:: TO DO ::
The answer must consist only of the lines in the records below from the line with "right elbow: (510, 666)" to the line with "right eye: (269, 339)", both included, copied word for word with every picture left out.

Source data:
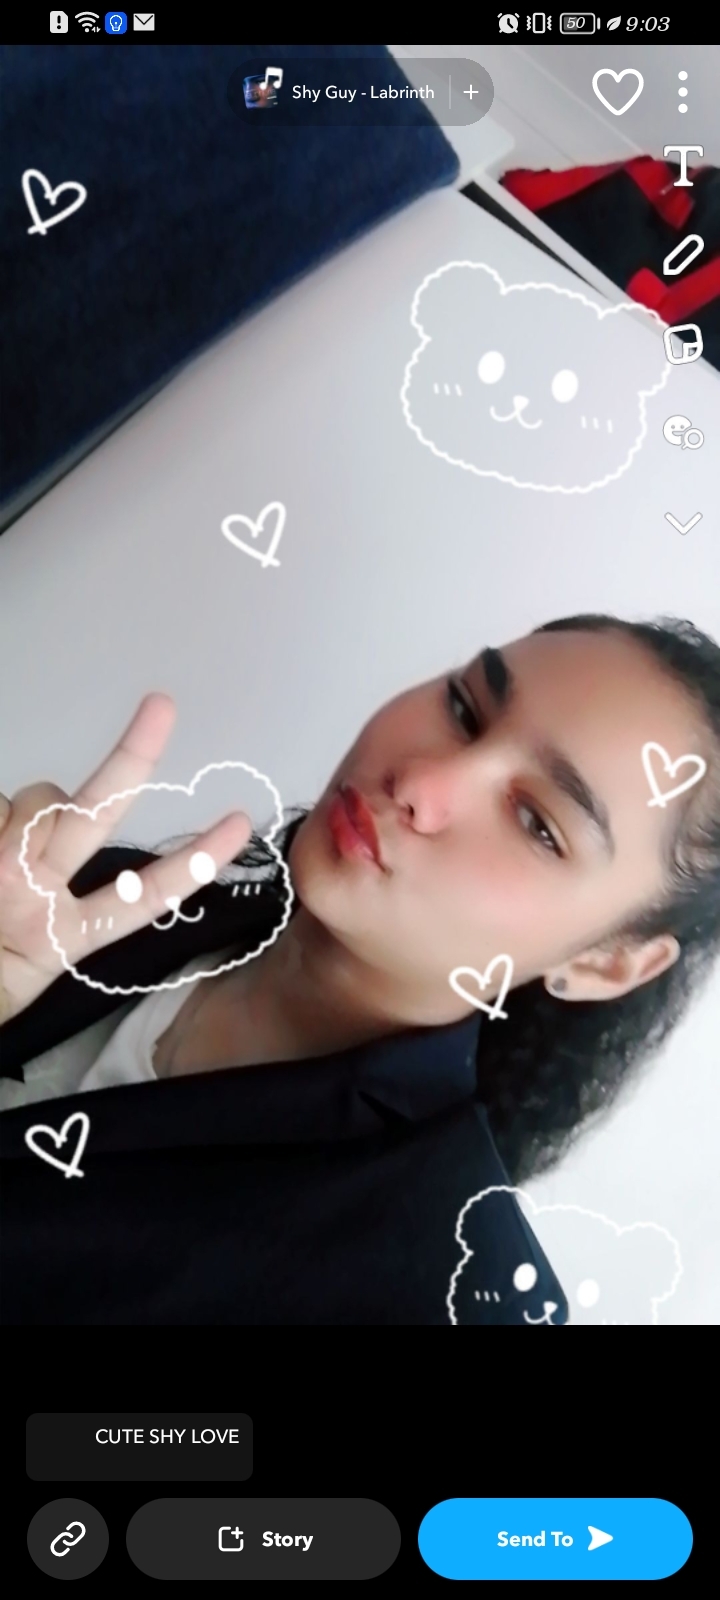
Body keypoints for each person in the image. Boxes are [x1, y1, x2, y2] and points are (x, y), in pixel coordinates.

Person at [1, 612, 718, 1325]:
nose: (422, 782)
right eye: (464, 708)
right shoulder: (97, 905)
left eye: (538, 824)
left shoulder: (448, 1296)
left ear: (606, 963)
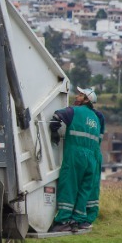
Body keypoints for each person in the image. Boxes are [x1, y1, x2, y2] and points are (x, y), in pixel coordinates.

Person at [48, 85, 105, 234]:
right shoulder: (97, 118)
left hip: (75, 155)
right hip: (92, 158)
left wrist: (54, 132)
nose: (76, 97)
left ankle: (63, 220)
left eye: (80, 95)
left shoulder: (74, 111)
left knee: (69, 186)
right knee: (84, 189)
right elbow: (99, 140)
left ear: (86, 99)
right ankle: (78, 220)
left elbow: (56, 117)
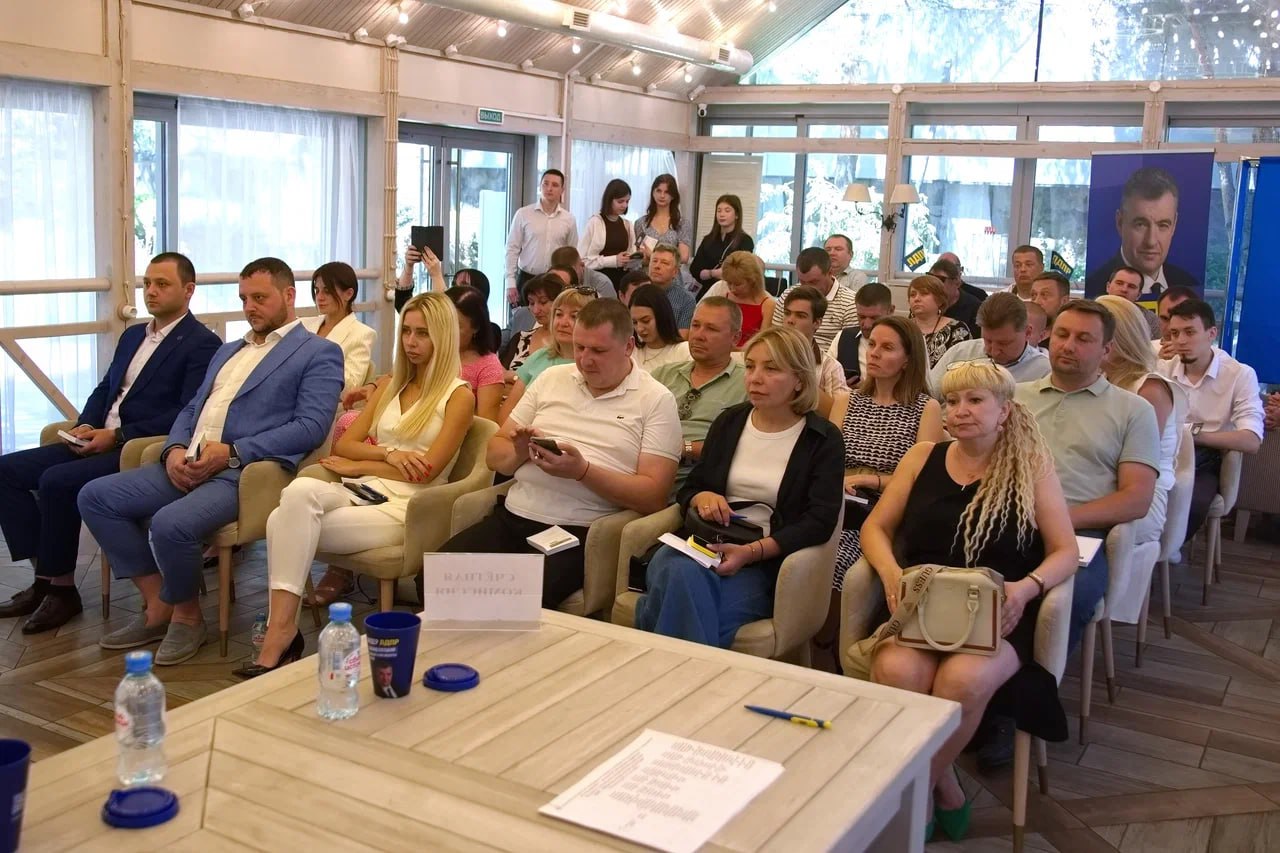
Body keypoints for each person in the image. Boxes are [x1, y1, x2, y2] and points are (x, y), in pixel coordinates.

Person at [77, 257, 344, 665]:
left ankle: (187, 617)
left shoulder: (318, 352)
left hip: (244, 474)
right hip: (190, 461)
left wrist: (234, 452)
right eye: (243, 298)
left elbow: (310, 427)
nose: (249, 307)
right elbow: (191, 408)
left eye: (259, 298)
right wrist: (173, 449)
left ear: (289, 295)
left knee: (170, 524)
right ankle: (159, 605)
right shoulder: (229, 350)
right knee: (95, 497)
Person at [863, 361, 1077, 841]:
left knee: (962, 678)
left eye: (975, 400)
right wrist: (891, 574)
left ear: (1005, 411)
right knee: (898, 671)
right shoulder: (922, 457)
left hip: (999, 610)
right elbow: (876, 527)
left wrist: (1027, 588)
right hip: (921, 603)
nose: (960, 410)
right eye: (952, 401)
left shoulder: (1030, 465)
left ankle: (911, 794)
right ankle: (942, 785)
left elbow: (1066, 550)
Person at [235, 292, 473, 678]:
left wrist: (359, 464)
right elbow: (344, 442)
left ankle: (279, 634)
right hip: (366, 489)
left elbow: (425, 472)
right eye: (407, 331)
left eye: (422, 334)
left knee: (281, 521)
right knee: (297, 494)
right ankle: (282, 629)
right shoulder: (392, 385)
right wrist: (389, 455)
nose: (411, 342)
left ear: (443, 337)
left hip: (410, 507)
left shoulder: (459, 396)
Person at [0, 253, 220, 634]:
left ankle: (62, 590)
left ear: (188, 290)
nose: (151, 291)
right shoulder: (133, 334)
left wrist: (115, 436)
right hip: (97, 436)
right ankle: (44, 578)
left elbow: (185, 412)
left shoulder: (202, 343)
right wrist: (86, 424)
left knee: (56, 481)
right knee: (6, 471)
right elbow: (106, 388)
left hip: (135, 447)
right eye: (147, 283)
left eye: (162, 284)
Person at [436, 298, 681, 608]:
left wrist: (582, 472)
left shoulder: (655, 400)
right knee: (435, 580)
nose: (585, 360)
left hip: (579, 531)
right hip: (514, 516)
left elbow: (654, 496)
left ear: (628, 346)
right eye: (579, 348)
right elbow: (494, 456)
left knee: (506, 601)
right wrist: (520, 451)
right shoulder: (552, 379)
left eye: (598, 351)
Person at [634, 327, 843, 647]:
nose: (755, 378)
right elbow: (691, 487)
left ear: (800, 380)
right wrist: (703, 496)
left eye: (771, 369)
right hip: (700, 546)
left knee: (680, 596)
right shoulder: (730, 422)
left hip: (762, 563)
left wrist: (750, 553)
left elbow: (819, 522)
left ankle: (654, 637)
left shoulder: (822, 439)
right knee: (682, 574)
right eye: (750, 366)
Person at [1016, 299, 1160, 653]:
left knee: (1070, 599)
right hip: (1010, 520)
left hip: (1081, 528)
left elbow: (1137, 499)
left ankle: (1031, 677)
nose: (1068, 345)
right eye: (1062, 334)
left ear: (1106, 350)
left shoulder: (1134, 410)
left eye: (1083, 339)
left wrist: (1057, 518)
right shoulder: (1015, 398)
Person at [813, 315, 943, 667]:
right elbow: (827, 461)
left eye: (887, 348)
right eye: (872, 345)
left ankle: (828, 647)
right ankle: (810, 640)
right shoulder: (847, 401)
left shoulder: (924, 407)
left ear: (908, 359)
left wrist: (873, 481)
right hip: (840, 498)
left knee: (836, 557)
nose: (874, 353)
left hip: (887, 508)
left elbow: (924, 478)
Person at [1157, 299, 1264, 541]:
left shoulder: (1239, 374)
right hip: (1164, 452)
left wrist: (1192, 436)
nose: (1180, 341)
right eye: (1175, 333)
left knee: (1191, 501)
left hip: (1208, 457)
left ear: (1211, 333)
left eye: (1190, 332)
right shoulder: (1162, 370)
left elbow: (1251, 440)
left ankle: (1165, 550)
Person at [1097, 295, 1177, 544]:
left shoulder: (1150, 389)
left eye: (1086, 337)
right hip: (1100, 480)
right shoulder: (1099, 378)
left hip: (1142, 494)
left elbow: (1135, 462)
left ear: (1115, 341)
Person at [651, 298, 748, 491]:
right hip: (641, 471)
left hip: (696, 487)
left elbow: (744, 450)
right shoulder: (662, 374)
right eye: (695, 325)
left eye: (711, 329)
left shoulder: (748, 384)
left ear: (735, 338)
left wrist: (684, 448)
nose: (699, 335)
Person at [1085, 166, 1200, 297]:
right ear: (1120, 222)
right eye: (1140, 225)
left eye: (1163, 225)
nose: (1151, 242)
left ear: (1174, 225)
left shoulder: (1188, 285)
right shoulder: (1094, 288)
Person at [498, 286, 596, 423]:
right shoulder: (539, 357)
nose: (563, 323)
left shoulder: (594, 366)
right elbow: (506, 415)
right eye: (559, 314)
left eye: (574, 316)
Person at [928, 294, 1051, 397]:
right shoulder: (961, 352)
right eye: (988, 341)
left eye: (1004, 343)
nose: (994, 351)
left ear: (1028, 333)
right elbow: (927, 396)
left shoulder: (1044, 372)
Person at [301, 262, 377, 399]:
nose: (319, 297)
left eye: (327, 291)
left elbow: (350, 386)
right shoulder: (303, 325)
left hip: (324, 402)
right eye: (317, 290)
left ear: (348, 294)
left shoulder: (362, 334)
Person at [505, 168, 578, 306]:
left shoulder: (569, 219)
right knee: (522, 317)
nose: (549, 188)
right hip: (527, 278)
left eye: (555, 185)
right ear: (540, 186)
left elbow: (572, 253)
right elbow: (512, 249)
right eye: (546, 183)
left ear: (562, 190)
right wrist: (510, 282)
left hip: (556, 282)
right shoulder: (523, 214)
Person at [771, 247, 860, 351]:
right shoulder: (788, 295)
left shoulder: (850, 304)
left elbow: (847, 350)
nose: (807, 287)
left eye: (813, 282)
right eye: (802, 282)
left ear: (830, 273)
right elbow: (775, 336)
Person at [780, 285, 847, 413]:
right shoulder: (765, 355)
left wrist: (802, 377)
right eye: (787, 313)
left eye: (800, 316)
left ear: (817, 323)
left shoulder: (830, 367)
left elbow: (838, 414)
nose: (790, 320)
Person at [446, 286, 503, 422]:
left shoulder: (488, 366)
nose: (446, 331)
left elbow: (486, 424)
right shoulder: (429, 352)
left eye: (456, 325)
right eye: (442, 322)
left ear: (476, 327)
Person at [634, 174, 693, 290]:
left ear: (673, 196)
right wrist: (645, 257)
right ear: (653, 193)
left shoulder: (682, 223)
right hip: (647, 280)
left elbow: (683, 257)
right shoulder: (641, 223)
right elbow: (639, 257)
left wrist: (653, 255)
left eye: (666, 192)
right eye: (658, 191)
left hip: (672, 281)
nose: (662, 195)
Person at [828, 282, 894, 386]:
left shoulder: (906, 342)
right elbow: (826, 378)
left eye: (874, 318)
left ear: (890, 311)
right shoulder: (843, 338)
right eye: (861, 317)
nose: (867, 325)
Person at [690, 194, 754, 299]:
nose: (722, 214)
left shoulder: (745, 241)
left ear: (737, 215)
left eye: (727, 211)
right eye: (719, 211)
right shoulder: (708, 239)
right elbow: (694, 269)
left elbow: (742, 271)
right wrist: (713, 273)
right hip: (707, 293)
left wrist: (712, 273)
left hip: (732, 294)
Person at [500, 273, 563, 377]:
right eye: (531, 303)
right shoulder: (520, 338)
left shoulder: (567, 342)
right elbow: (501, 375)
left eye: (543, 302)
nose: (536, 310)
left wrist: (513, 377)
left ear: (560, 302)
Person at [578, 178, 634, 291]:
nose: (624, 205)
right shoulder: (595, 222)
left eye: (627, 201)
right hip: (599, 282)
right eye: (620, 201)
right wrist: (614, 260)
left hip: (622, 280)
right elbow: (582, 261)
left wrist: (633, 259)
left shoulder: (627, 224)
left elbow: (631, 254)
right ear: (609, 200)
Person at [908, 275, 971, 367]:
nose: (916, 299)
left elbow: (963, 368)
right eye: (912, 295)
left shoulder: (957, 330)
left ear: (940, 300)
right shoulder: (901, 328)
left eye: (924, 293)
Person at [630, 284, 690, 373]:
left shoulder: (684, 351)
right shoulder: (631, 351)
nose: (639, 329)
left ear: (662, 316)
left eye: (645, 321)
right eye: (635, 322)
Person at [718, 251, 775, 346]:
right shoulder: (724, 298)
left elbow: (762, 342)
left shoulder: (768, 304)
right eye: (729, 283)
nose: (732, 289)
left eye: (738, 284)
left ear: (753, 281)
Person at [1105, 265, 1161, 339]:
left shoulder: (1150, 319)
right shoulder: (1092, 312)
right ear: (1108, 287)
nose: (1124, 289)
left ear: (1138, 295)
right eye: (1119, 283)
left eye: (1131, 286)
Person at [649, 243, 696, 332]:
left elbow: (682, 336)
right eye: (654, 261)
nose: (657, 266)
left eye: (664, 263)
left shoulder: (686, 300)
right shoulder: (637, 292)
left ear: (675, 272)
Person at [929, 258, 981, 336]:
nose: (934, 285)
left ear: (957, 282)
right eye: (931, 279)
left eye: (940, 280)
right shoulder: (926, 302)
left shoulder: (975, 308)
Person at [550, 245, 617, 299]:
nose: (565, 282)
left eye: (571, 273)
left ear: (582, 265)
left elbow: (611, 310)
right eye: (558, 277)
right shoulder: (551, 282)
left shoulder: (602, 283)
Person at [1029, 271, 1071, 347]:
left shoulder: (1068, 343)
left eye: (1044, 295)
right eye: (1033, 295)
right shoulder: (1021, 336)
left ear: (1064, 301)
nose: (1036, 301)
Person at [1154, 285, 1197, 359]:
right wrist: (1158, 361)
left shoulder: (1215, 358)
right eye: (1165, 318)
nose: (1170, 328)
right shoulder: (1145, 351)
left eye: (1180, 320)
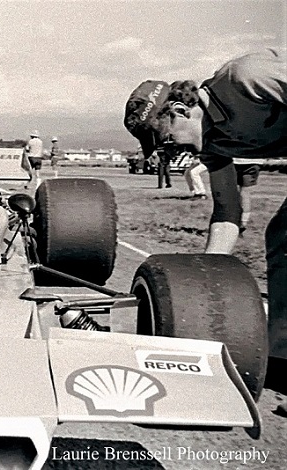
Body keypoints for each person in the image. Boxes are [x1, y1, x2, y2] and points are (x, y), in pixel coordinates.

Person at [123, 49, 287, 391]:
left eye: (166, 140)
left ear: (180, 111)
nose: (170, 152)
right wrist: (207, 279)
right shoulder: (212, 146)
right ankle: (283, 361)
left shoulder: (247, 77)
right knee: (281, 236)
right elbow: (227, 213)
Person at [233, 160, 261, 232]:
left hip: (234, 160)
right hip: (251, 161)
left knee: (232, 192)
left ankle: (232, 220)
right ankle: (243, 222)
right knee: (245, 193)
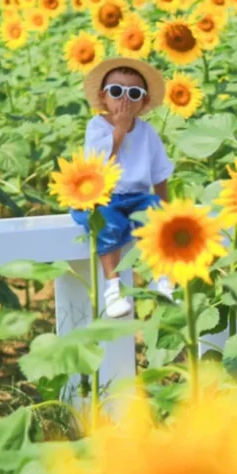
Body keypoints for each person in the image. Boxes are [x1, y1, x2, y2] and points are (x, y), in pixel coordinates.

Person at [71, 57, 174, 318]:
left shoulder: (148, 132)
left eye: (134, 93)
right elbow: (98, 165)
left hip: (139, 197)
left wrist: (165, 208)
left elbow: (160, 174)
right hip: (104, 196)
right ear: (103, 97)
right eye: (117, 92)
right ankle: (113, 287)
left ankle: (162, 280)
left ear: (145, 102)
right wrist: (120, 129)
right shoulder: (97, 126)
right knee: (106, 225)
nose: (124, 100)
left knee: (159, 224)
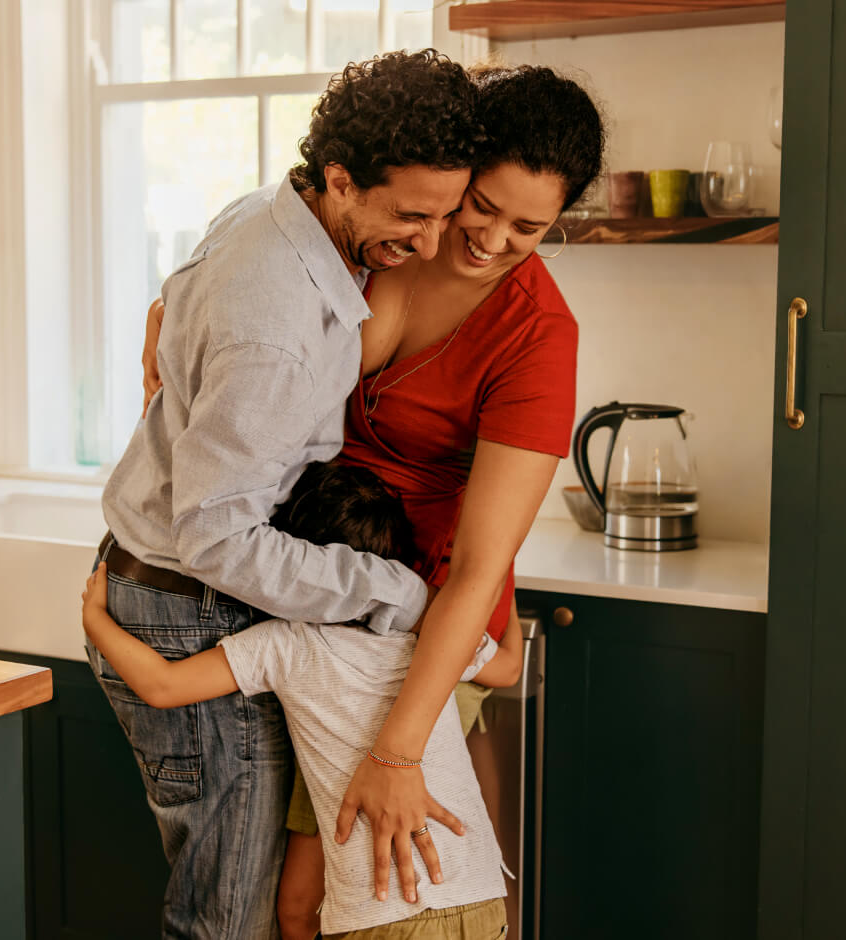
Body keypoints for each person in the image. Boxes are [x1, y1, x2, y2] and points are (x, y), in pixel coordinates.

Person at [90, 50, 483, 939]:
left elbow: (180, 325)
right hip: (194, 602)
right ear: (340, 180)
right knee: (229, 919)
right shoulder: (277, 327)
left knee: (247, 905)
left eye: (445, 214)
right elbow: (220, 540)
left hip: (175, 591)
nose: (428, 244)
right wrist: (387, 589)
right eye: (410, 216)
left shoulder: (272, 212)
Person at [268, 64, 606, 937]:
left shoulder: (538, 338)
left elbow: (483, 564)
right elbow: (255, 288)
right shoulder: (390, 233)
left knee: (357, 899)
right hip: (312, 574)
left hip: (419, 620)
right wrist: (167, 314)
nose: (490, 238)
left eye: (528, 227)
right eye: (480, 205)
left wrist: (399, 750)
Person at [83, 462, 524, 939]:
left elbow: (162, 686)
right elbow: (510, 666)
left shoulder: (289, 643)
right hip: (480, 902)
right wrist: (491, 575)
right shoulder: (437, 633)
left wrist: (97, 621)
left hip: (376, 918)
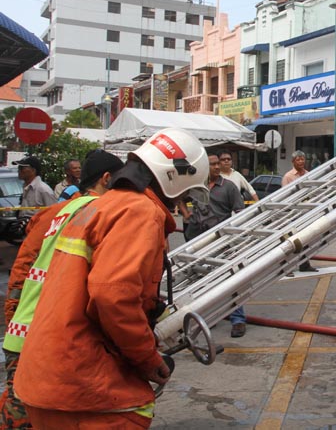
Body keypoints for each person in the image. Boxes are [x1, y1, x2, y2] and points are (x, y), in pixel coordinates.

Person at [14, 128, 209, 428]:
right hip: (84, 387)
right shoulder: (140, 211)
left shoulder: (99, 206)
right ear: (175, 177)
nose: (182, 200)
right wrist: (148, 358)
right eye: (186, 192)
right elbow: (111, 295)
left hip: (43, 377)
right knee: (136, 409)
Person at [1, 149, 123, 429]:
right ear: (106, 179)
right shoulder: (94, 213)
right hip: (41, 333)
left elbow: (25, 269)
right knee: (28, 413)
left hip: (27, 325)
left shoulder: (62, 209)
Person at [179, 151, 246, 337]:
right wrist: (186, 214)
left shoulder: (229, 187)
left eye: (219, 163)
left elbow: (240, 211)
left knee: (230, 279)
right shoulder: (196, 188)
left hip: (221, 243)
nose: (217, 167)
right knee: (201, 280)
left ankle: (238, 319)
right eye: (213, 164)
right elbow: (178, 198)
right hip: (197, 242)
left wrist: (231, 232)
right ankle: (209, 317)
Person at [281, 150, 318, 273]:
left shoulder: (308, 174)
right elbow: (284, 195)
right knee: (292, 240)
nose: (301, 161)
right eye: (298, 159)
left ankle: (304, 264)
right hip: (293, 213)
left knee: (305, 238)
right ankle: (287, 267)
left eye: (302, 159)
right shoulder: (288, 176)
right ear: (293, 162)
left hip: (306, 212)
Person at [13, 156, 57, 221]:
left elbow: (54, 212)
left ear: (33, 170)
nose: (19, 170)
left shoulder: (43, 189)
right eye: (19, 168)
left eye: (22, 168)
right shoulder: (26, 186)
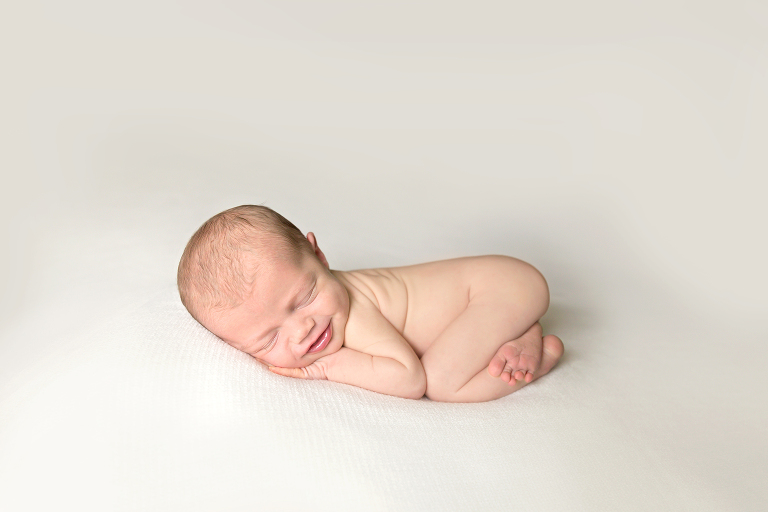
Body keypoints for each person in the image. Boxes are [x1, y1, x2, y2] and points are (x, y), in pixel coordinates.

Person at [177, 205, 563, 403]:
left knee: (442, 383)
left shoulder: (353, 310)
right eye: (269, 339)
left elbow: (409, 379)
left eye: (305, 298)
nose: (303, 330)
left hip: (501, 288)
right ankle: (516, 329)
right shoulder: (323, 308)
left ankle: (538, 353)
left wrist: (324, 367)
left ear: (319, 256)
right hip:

:: TASK RESULT ::
right elbow: (510, 666)
left shoulder: (289, 643)
right hip: (480, 902)
right wrist: (491, 575)
right shoulder: (437, 633)
left wrist: (97, 621)
left hip: (376, 918)
Body keypoints for each person in the image. Boxes are [x1, y1, x2, y2] and points are (x, y), in pixel coordinates.

Person at [14, 128, 209, 428]:
right hip: (84, 387)
right shoulder: (140, 211)
left shoulder: (99, 206)
right ear: (175, 177)
nose: (182, 200)
right wrist: (148, 358)
right eye: (186, 192)
right elbow: (111, 295)
left hip: (43, 377)
right knee: (136, 409)
Person at [1, 149, 123, 429]:
right ear: (106, 179)
right shoulder: (94, 213)
right hip: (41, 333)
left elbow: (25, 269)
right knee: (28, 413)
left hip: (27, 325)
left shoulder: (62, 209)
Person at [179, 151, 246, 337]:
right wrist: (186, 214)
left shoulder: (229, 187)
left eye: (219, 163)
left elbow: (240, 211)
left knee: (230, 279)
right shoulder: (196, 188)
left hip: (221, 243)
nose: (217, 167)
right knee: (201, 280)
left ankle: (238, 319)
right eye: (213, 164)
right elbow: (178, 198)
right hip: (197, 242)
left wrist: (231, 232)
right ankle: (209, 317)
Person at [281, 150, 318, 273]:
left shoulder: (308, 174)
right elbow: (284, 195)
right knee: (292, 240)
nose: (301, 161)
right eye: (298, 159)
left ankle: (304, 264)
right hip: (293, 213)
left knee: (305, 238)
right ankle: (287, 267)
left eye: (302, 159)
right shoulder: (288, 176)
right ear: (293, 162)
left hip: (306, 212)
Person at [13, 156, 57, 221]:
left elbow: (54, 212)
left ear: (33, 170)
nose: (19, 170)
left shoulder: (43, 189)
right eye: (19, 168)
left eye: (22, 168)
right shoulder: (26, 186)
Body keypoints for each person in the image. Boxes are [x1, y1, x2, y2] and points are (x, y), in pixel coordinates.

Person at [177, 205, 563, 403]:
left knee: (442, 383)
left shoulder: (353, 310)
right eye: (269, 339)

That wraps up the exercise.